**Exercise:**
After locating the line with "所属事務所は、男性タレント専門の芸能事務所" in the entries below, output it and each following line up to and including the line with "Tokyo Living", exactly and without pictures.
-------------------------
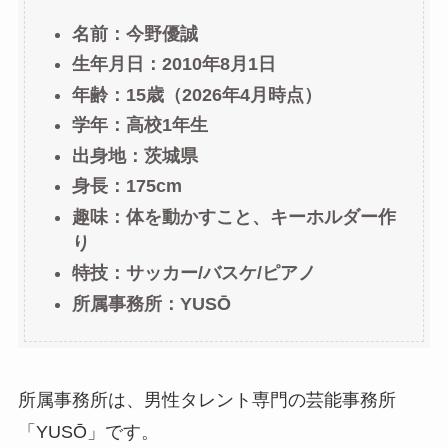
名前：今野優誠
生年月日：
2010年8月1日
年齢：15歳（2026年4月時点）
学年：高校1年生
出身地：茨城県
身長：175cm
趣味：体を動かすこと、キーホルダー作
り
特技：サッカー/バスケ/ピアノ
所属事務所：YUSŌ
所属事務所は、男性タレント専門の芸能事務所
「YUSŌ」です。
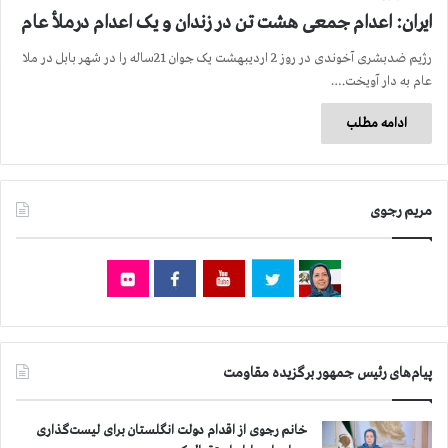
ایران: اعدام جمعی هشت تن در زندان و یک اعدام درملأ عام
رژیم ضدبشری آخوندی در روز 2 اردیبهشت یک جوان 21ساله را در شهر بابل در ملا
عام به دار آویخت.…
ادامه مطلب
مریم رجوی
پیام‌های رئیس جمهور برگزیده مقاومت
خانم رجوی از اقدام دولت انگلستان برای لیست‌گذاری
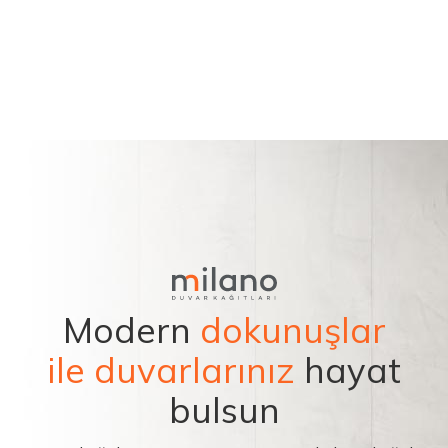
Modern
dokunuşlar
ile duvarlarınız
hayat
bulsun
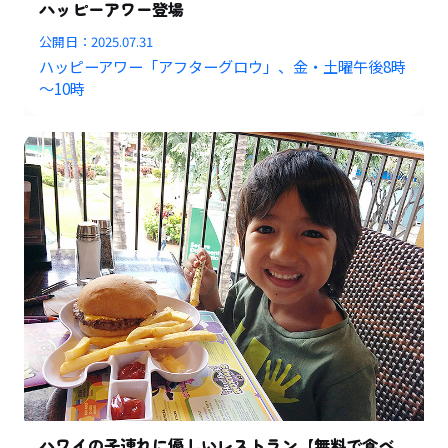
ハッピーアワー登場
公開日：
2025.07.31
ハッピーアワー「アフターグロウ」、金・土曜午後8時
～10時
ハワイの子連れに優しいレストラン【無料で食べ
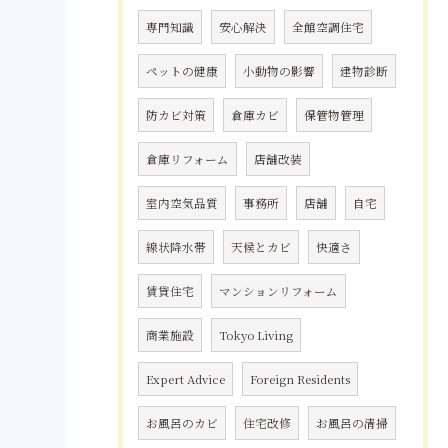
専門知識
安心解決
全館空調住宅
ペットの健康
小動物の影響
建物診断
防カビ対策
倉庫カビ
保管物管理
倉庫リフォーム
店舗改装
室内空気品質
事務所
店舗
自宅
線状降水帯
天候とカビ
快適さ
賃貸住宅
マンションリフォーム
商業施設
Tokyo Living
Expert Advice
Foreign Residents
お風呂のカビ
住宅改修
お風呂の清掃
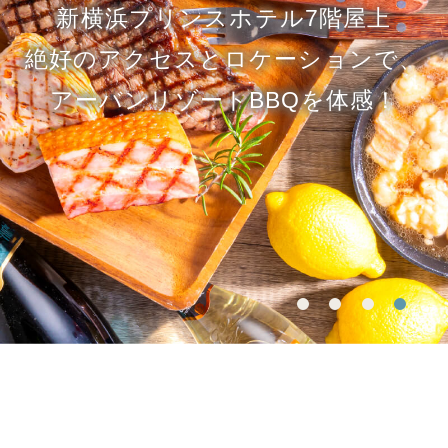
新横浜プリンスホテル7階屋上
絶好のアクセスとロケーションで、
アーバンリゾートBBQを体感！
-------------------------
**Task solution:**
所属事務所は、男性タレント専門の芸能事務所
「YUSŌ」です。
ایران: اعدام جمعی هشت تن در زندان و یک اعدام درملأ عام
رژیم ضدبشری آخوندی در روز 2 اردیبهشت یک جوان 21ساله را در شهر بابل در ملا
عام به دار آویخت.…
ادامه مطلب
مریم رجوی
پیام‌های رئیس جمهور برگزیده مقاومت
خانم رجوی از اقدام دولت انگلستان برای لیست‌گذاری
Modern
dokunuşlar
ile duvarlarınız
hayat
bulsun
ハッピーアワー登場
公開日：
2025.07.31
ハッピーアワー「アフターグロウ」、金・土曜午後8時
～10時
ハワイの子連れに優しいレストラン【無料で食べ
専門知識
安心解決
全館空調住宅
ペットの健康
小動物の影響
建物診断
防カビ対策
倉庫カビ
保管物管理
倉庫リフォーム
店舗改装
室内空気品質
事務所
店舗
自宅
線状降水帯
天候とカビ
快適さ
賃貸住宅
マンションリフォーム
商業施設
Tokyo Living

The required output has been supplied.